> [FRAGMENTO DEL DOCUMENTO]
-.-.-

El temor de envejecer comienza muchas veces con la aparición de las arrugas en el rostro o de las canas en la cabellera. Pero no son escasas las mujeres, y últimamente también los hombres, que recurren cada vez más jóvenes a cremas y otros cosméticos para prevenir la aparición de arrugas, signo alarmante, para estos muchachos y muchachas, del envejecimiento. El uso de cremas y utilización de medicamentos para conservar la juventud puede llegar a tomar el carácter de una adicción tan severa como la de cualquier otra droga. De ahí el abundante consumo, cuyo gasto llena las arcas de laboratorios especializados en menjurjes contra los signos físico del envejecimiento.

Si es evidente que el miedo a la vejez no es, en el fondo, sino el miedo a la muerte, la negación de ésta en nuestra moderna sociedad es tan fuerte que, en un giro de ciento ochenta grados, la vejez se transforma en un escudo contra la mortalidad. Doble vuelta de tuerca, existen personas para quienes el temor a la vejez es superior al de la muerte y prefieren morir que envejecer.

Se habla de gente que se pega un tiro porque se ve arruinado. La quiebra económica no es la causa única del suicidio; la bancarrota moral o sentimental pueden conducir a darse muerte. Pero la decadencia física es, sin duda, un motivo de suicido que buena parte de los seres humanos comprende, cuando no incluso aprueba. Se discute, hoy día en Francia y otros países, sobre la ayuda a morir o suicido asistido, es decir, la eutanasia, cuando la enfermedad incurable se agrava y el dolor físico se vuelve insoportable. Existen los suicidios por honor… sobre todo en un pasado más glorioso. Como hay también todavía en nuestros prosaicos días quienes se dan muerte por amor o, más bien, por desamor del ser amado. El suicidio puede también tomar la forma suave, casi secreta, de quien se deja morir, sin comer o tomando riesgos que no pueden sino terminar de manera mortal un día cualquiera.

Recuerdo haber escuchado en mi infancia decir de alguien que enterraban: “No soportó ver los estragos de la edad.” ¿Cómo habría podido comprender en esa lejana infancia qué significaban esas palabras?

-.-.-

> [TAREAS POR REALIZAR]
[A] Repite sin cambios el pasaje del texto sobre el miedo a envejecer que va de "Recuerdo haber escuchado" a "significaban esas palabras?".
[B] Indica si cada afirmación coincide con el texto sobre el miedo a envejecer, respondiendo sí o no y citando literalmente las palabras del texto que lo deciden: (i) Solo las mujeres recurren a cremas para prevenir las arrugas. (ii) La quiebra económica no es la única causa del suicidio. (iii) Hay personas que prefieren morir antes que envejecer.

-.-.-

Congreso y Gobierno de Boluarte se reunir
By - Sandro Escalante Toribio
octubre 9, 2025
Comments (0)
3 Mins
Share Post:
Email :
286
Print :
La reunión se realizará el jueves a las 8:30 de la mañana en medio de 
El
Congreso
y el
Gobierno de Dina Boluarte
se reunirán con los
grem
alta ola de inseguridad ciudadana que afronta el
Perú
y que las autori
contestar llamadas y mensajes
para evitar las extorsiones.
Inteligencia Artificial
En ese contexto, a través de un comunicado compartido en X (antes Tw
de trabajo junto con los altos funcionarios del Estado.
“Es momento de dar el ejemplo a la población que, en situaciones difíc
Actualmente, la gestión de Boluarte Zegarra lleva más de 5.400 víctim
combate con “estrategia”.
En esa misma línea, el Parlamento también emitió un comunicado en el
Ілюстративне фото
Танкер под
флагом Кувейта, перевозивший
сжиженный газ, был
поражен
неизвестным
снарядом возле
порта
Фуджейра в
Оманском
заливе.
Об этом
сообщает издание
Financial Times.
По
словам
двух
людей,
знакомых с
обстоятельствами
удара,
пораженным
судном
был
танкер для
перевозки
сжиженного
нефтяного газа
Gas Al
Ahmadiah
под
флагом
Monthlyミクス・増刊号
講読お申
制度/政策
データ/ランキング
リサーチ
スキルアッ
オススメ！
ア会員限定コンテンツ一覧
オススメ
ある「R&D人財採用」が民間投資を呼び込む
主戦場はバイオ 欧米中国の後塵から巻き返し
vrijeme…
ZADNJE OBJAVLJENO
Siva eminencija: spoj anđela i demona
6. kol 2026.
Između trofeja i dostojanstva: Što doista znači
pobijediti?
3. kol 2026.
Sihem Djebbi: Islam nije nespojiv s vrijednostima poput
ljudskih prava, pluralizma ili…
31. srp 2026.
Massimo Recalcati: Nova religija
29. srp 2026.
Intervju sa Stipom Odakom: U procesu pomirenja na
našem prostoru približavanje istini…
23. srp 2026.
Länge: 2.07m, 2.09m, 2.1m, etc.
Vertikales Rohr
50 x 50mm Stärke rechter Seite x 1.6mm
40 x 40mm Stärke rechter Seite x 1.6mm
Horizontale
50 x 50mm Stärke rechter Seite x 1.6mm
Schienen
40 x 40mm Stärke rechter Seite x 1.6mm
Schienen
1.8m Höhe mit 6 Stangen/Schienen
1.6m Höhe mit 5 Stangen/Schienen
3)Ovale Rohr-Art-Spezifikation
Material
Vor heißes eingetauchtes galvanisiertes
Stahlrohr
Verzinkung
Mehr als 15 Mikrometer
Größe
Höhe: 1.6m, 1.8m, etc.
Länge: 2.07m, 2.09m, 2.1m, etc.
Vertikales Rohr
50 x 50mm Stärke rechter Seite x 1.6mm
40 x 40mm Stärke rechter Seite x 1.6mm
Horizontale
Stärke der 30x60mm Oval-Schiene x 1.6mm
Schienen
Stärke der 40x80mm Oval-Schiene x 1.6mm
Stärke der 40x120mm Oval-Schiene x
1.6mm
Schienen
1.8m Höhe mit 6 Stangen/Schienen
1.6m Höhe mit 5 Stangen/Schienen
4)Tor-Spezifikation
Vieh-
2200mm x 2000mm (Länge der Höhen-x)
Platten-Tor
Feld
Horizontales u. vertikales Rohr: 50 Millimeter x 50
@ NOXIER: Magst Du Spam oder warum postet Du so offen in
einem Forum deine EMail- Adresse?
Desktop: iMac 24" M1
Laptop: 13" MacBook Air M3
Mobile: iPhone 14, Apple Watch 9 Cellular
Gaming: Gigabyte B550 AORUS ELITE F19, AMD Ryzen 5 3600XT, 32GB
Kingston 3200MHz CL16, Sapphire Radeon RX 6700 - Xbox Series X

-.-.-

> [RESPUESTAS]
[A]
Recuerdo haber escuchado en mi infancia decir de alguien que enterraban: “No soportó ver los estragos de la edad.” ¿Cómo habría podido comprender en esa lejana infancia qué significaban esas palabras?

[B]
(i) No: "no son escasas las mujeres, y últimamente también los hombres, que recurren cada vez más jóvenes a cremas y otros cosméticos para prevenir la aparición de arrugas".
(ii) Sí: "La quiebra económica no es la causa única del suicidio".
(iii) Sí: "existen personas para quienes el temor a la vejez es superior al de la muerte y prefieren morir que envejecer".